At the time of the CME’s arrival, a G5 geomagnetic storm alert—the highest on the space weather scale—would be in full effect. Life as we know it would pause. Cellular towers would begin to fail. Anything reliant on local power, from your cellphone charger to critical infrastructure, would be inoperable. This includes “last mile” communications as well, such as cable TV or internet.
A separate, 2008 report from the National Academy of Sciences (NAS) theorized that a “moderately severe” geomagnetic storm could leave 130 million Americans without power. According to FEMA, power grids on the the east and west coast of America would be hardest hit.
A moderately severe storm would cost the US economy $2 trillion in total, and recovery could take up to 10 years, estimated NAS.
The mere existence of FEMA’s report, however, proves that space weather is a big enough threat to warrant action; something that hasn’t always been the case.
“It’s good to have civil authorities paying attention. It’s natural. People are using cellphones and GPS all the time, so [these threats] are more important, objectively. We shouldn’t overemphasize them, but it’s the way the world is going,” Marco Velli, professor of Space Physics at the University of California, Los Angeles, and senior research scientist at NASA’s Jet Propulsion Laboratory, told me.

........

**Parts of the exercise**
**1.** Answer these questions using the passage on geomagnetic storms, each on its own line:
(a) What level of geomagnetic storm alert would be in full effect when the CME arrived?
(b) According to the 2008 NAS report, how many Americans could a "moderately severe" storm leave without power?
(c) How long could recovery take, as estimated by NAS?
**2.** Translate this sentence from the passage on geomagnetic storms into Spanish: "A moderately severe storm would cost the US economy $2 trillion in total, and recovery could take up to 10 years, estimated NAS."

........

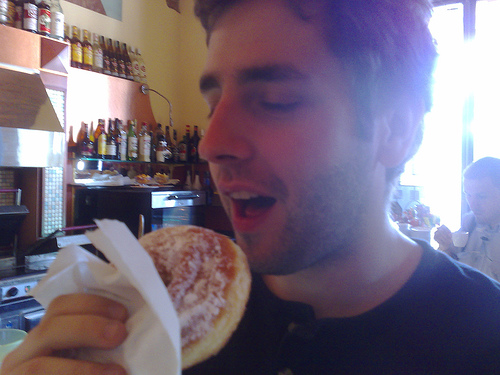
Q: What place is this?
A: It is a restaurant.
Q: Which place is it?
A: It is a restaurant.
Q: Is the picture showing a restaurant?
A: Yes, it is showing a restaurant.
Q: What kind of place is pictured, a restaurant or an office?
A: It is a restaurant.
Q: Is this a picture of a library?
A: No, the picture is showing a restaurant.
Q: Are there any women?
A: No, there are no women.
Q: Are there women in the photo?
A: No, there are no women.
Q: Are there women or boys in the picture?
A: No, there are no women or boys.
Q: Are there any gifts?
A: No, there are no gifts.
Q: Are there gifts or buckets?
A: No, there are no gifts or buckets.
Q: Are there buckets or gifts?
A: No, there are no gifts or buckets.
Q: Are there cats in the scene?
A: No, there are no cats.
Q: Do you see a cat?
A: No, there are no cats.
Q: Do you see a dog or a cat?
A: No, there are no cats or dogs.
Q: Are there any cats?
A: No, there are no cats.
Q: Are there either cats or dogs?
A: No, there are no cats or dogs.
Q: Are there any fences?
A: No, there are no fences.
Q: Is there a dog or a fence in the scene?
A: No, there are no fences or dogs.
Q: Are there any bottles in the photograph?
A: Yes, there is a bottle.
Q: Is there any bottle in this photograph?
A: Yes, there is a bottle.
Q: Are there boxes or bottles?
A: Yes, there is a bottle.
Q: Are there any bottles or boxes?
A: Yes, there is a bottle.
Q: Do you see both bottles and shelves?
A: Yes, there are both a bottle and a shelf.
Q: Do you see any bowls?
A: No, there are no bowls.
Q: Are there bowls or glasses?
A: No, there are no bowls or glasses.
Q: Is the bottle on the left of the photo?
A: Yes, the bottle is on the left of the image.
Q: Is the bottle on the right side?
A: No, the bottle is on the left of the image.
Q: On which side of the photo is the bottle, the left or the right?
A: The bottle is on the left of the image.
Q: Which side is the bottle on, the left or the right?
A: The bottle is on the left of the image.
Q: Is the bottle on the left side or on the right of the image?
A: The bottle is on the left of the image.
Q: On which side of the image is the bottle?
A: The bottle is on the left of the image.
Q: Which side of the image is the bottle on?
A: The bottle is on the left of the image.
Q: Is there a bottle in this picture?
A: Yes, there is a bottle.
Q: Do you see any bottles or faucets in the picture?
A: Yes, there is a bottle.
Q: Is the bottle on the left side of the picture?
A: Yes, the bottle is on the left of the image.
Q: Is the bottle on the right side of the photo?
A: No, the bottle is on the left of the image.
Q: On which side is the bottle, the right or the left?
A: The bottle is on the left of the image.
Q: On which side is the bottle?
A: The bottle is on the left of the image.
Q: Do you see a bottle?
A: Yes, there is a bottle.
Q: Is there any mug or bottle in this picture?
A: Yes, there is a bottle.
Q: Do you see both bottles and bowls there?
A: No, there is a bottle but no bowls.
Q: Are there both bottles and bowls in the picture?
A: No, there is a bottle but no bowls.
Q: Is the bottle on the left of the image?
A: Yes, the bottle is on the left of the image.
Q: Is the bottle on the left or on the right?
A: The bottle is on the left of the image.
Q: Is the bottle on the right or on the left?
A: The bottle is on the left of the image.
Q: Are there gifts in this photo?
A: No, there are no gifts.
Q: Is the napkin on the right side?
A: No, the napkin is on the left of the image.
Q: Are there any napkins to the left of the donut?
A: Yes, there is a napkin to the left of the donut.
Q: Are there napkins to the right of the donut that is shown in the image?
A: No, the napkin is to the left of the donut.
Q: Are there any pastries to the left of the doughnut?
A: No, there is a napkin to the left of the doughnut.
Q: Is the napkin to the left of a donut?
A: Yes, the napkin is to the left of a donut.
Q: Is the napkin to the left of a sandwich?
A: No, the napkin is to the left of a donut.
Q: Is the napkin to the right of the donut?
A: No, the napkin is to the left of the donut.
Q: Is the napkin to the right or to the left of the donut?
A: The napkin is to the left of the donut.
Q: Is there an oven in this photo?
A: Yes, there is an oven.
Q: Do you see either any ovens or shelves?
A: Yes, there is an oven.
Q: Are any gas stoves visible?
A: No, there are no gas stoves.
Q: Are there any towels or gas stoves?
A: No, there are no gas stoves or towels.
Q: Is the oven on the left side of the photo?
A: Yes, the oven is on the left of the image.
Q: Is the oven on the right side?
A: No, the oven is on the left of the image.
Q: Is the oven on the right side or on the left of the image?
A: The oven is on the left of the image.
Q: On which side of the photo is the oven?
A: The oven is on the left of the image.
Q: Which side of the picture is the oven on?
A: The oven is on the left of the image.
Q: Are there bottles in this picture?
A: Yes, there is a bottle.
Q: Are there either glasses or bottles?
A: Yes, there is a bottle.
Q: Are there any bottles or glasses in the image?
A: Yes, there is a bottle.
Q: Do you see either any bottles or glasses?
A: Yes, there is a bottle.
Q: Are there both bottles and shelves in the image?
A: Yes, there are both a bottle and a shelf.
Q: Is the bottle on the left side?
A: Yes, the bottle is on the left of the image.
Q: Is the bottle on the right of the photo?
A: No, the bottle is on the left of the image.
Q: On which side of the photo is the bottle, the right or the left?
A: The bottle is on the left of the image.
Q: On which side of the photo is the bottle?
A: The bottle is on the left of the image.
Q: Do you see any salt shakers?
A: No, there are no salt shakers.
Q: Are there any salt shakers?
A: No, there are no salt shakers.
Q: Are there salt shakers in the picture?
A: No, there are no salt shakers.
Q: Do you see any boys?
A: No, there are no boys.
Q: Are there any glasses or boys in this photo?
A: No, there are no boys or glasses.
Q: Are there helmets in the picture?
A: No, there are no helmets.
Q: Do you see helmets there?
A: No, there are no helmets.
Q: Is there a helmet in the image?
A: No, there are no helmets.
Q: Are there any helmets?
A: No, there are no helmets.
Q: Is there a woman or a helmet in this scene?
A: No, there are no helmets or women.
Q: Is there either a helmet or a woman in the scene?
A: No, there are no helmets or women.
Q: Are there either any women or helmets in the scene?
A: No, there are no helmets or women.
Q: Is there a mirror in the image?
A: No, there are no mirrors.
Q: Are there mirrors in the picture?
A: No, there are no mirrors.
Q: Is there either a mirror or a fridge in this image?
A: No, there are no mirrors or refrigerators.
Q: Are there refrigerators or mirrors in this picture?
A: No, there are no mirrors or refrigerators.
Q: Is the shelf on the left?
A: Yes, the shelf is on the left of the image.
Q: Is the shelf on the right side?
A: No, the shelf is on the left of the image.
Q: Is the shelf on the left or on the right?
A: The shelf is on the left of the image.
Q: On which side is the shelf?
A: The shelf is on the left of the image.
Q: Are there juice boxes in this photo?
A: No, there are no juice boxes.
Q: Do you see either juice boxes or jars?
A: No, there are no juice boxes or jars.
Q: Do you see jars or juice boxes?
A: No, there are no juice boxes or jars.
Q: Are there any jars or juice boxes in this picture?
A: No, there are no juice boxes or jars.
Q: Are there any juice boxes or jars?
A: No, there are no juice boxes or jars.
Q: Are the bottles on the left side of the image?
A: Yes, the bottles are on the left of the image.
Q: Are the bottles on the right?
A: No, the bottles are on the left of the image.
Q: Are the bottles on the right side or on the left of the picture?
A: The bottles are on the left of the image.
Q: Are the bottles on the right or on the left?
A: The bottles are on the left of the image.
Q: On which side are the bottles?
A: The bottles are on the left of the image.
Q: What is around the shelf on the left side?
A: The bottles are around the shelf.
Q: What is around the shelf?
A: The bottles are around the shelf.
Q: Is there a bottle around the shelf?
A: Yes, there are bottles around the shelf.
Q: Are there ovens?
A: Yes, there is an oven.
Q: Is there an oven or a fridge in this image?
A: Yes, there is an oven.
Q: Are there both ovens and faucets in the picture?
A: No, there is an oven but no faucets.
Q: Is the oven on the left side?
A: Yes, the oven is on the left of the image.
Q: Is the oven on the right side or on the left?
A: The oven is on the left of the image.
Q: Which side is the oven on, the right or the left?
A: The oven is on the left of the image.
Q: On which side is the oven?
A: The oven is on the left of the image.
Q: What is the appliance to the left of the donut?
A: The appliance is an oven.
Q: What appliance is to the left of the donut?
A: The appliance is an oven.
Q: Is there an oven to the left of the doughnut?
A: Yes, there is an oven to the left of the doughnut.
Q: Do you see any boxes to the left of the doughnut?
A: No, there is an oven to the left of the doughnut.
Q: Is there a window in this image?
A: Yes, there are windows.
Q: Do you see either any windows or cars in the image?
A: Yes, there are windows.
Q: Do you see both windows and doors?
A: No, there are windows but no doors.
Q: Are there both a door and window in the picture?
A: No, there are windows but no doors.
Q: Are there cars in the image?
A: No, there are no cars.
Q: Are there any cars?
A: No, there are no cars.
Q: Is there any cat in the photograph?
A: No, there are no cats.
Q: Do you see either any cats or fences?
A: No, there are no cats or fences.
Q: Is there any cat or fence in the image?
A: No, there are no cats or fences.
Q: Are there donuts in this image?
A: Yes, there is a donut.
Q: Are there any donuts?
A: Yes, there is a donut.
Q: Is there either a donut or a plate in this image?
A: Yes, there is a donut.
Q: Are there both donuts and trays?
A: No, there is a donut but no trays.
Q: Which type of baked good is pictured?
A: The baked good is a donut.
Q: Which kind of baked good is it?
A: The food is a donut.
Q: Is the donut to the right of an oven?
A: Yes, the donut is to the right of an oven.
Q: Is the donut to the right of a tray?
A: No, the donut is to the right of an oven.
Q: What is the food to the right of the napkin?
A: The food is a donut.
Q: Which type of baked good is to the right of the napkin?
A: The food is a donut.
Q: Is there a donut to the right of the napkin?
A: Yes, there is a donut to the right of the napkin.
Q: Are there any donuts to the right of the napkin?
A: Yes, there is a donut to the right of the napkin.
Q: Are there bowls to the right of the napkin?
A: No, there is a donut to the right of the napkin.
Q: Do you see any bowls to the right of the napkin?
A: No, there is a donut to the right of the napkin.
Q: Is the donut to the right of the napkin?
A: Yes, the donut is to the right of the napkin.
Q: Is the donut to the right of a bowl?
A: No, the donut is to the right of the napkin.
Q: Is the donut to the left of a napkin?
A: No, the donut is to the right of a napkin.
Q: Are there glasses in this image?
A: No, there are no glasses.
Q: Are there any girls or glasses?
A: No, there are no glasses or girls.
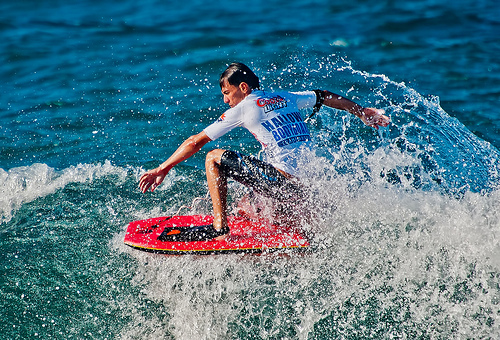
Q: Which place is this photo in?
A: It is at the sea.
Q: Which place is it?
A: It is a sea.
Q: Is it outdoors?
A: Yes, it is outdoors.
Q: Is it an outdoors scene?
A: Yes, it is outdoors.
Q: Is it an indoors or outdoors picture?
A: It is outdoors.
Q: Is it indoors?
A: No, it is outdoors.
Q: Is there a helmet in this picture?
A: No, there are no helmets.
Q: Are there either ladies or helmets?
A: No, there are no helmets or ladies.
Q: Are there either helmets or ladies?
A: No, there are no helmets or ladies.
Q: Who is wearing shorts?
A: The man is wearing shorts.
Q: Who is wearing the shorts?
A: The man is wearing shorts.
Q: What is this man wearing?
A: The man is wearing shorts.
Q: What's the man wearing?
A: The man is wearing shorts.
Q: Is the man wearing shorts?
A: Yes, the man is wearing shorts.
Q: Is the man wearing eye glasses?
A: No, the man is wearing shorts.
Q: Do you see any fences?
A: No, there are no fences.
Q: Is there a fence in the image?
A: No, there are no fences.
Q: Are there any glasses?
A: No, there are no glasses.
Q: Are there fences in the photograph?
A: No, there are no fences.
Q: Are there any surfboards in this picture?
A: Yes, there is a surfboard.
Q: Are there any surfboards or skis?
A: Yes, there is a surfboard.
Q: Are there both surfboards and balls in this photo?
A: No, there is a surfboard but no balls.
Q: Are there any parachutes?
A: No, there are no parachutes.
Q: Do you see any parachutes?
A: No, there are no parachutes.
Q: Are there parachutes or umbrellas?
A: No, there are no parachutes or umbrellas.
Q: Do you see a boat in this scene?
A: No, there are no boats.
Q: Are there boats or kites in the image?
A: No, there are no boats or kites.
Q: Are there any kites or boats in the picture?
A: No, there are no boats or kites.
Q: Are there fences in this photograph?
A: No, there are no fences.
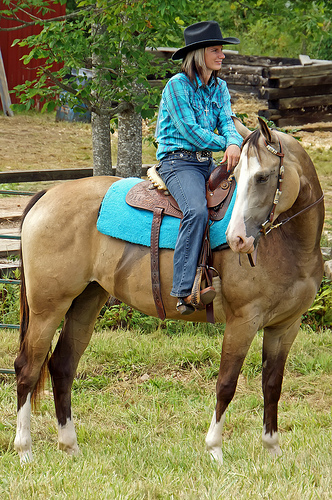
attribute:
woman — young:
[166, 20, 229, 313]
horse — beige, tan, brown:
[25, 137, 318, 376]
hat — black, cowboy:
[176, 22, 262, 49]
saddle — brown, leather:
[126, 175, 258, 218]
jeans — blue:
[163, 162, 201, 226]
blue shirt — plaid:
[170, 71, 223, 184]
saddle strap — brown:
[207, 151, 221, 196]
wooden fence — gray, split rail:
[263, 67, 320, 112]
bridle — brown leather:
[276, 177, 313, 237]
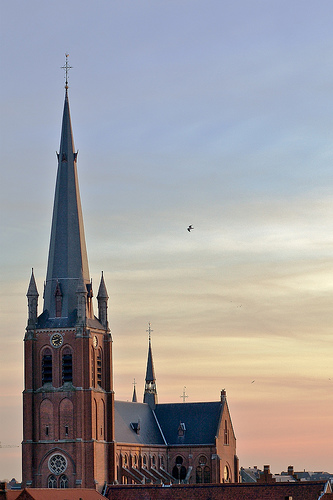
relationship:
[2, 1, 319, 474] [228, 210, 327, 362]
sky has clouds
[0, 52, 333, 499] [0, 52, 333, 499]
building are behind building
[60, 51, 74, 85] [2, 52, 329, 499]
cross on top of building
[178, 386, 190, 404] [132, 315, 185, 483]
cross dance right of building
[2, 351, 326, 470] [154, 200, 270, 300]
bands are in sky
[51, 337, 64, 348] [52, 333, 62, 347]
number on clock face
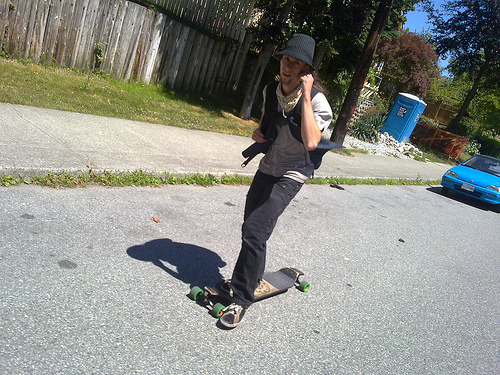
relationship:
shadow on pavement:
[128, 238, 226, 286] [0, 186, 498, 374]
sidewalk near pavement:
[2, 98, 456, 182] [0, 186, 497, 375]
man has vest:
[214, 29, 333, 337] [259, 80, 321, 176]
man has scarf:
[214, 29, 333, 337] [275, 81, 305, 112]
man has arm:
[214, 29, 333, 337] [301, 72, 332, 150]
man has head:
[214, 29, 333, 337] [278, 33, 315, 86]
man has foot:
[214, 29, 333, 337] [219, 290, 254, 329]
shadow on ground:
[128, 238, 226, 286] [10, 179, 442, 373]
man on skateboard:
[214, 29, 333, 337] [185, 265, 315, 323]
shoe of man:
[219, 297, 247, 328] [214, 29, 333, 337]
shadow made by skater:
[128, 238, 226, 286] [215, 32, 338, 334]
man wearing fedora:
[214, 29, 333, 337] [274, 33, 324, 66]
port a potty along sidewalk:
[379, 91, 426, 142] [2, 98, 456, 182]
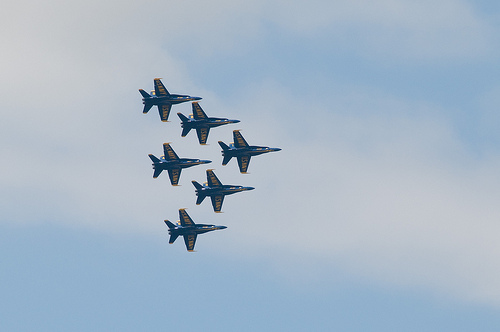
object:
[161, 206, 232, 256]
flying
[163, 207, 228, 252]
jet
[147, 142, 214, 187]
jet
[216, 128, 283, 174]
jet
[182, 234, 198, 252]
wings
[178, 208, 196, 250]
"us navy"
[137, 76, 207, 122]
plane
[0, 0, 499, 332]
sky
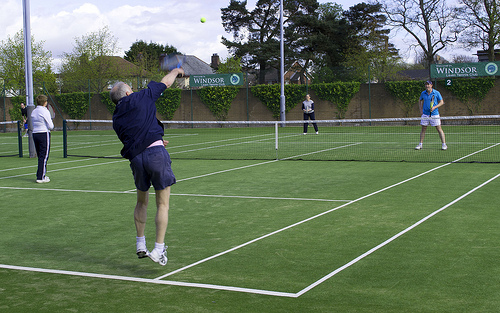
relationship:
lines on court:
[61, 169, 430, 309] [1, 98, 496, 303]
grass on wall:
[2, 76, 499, 125] [0, 76, 497, 123]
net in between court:
[2, 112, 497, 167] [0, 123, 499, 311]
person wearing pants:
[29, 95, 54, 183] [31, 129, 68, 197]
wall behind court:
[1, 72, 498, 121] [0, 123, 499, 311]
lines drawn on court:
[7, 126, 492, 304] [0, 126, 499, 310]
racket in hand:
[428, 98, 436, 115] [153, 54, 193, 94]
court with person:
[0, 126, 499, 310] [25, 92, 55, 184]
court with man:
[0, 126, 499, 310] [110, 67, 186, 266]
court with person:
[0, 126, 499, 310] [297, 94, 320, 136]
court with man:
[0, 126, 499, 310] [416, 82, 447, 151]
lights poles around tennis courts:
[257, 7, 303, 120] [34, 47, 461, 298]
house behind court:
[159, 53, 214, 88] [0, 126, 499, 310]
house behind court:
[96, 53, 151, 85] [0, 126, 499, 310]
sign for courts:
[189, 72, 247, 89] [22, 139, 477, 302]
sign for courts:
[189, 72, 247, 89] [14, 105, 487, 169]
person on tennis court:
[15, 97, 35, 144] [3, 100, 204, 148]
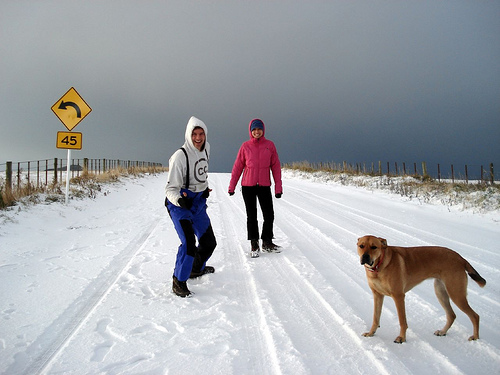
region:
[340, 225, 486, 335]
brown dog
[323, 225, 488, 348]
brown dog in white snow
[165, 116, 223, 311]
man standing in snow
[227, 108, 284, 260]
woman standing in snow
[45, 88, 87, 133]
yellow and black sign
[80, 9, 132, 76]
white clouds in blue sky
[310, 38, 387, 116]
white clouds in blue sky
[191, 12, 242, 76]
white clouds in blue sky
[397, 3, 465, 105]
white clouds in blue sky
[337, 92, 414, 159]
white clouds in blue sky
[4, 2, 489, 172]
The sky is over cast.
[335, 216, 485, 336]
The dog is brown.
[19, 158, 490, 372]
The ground is snow covered.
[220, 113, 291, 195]
Her jacket is pink.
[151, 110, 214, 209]
His jacket is white.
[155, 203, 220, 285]
His pants are blue.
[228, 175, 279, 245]
Her pants are black.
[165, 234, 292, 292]
Their boots are black.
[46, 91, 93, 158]
The sign is yellow.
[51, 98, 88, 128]
The arrow is black.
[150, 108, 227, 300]
A man in snow clothes striking a pose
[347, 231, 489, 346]
An unhappy looking dog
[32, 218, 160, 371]
Tire tracks in the snow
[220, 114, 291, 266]
A woman smiling at the camera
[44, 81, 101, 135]
A sign signalling an upcoming turn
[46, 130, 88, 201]
A sign stating the speed limit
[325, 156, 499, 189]
A small fence lining the road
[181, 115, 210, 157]
Man's face protected by a hood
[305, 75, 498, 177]
A very dark patch of sky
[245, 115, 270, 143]
Woman wearing a hat and a hood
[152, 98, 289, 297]
two people on snow covered road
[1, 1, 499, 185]
dark grey colored sky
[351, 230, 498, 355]
dog on a snow covered road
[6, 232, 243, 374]
footprints in the snow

........

**Expected results**
**1.**
(a) A G5 alert, the highest on the space weather scale.
(b) 130 million.
(c) Up to 10 years.

**2.** Una tormenta moderadamente severa le costaría a la economía de EE. UU. 2 billones de dólares en total, y la recuperación podría tardar hasta 10 años, estimó la NAS.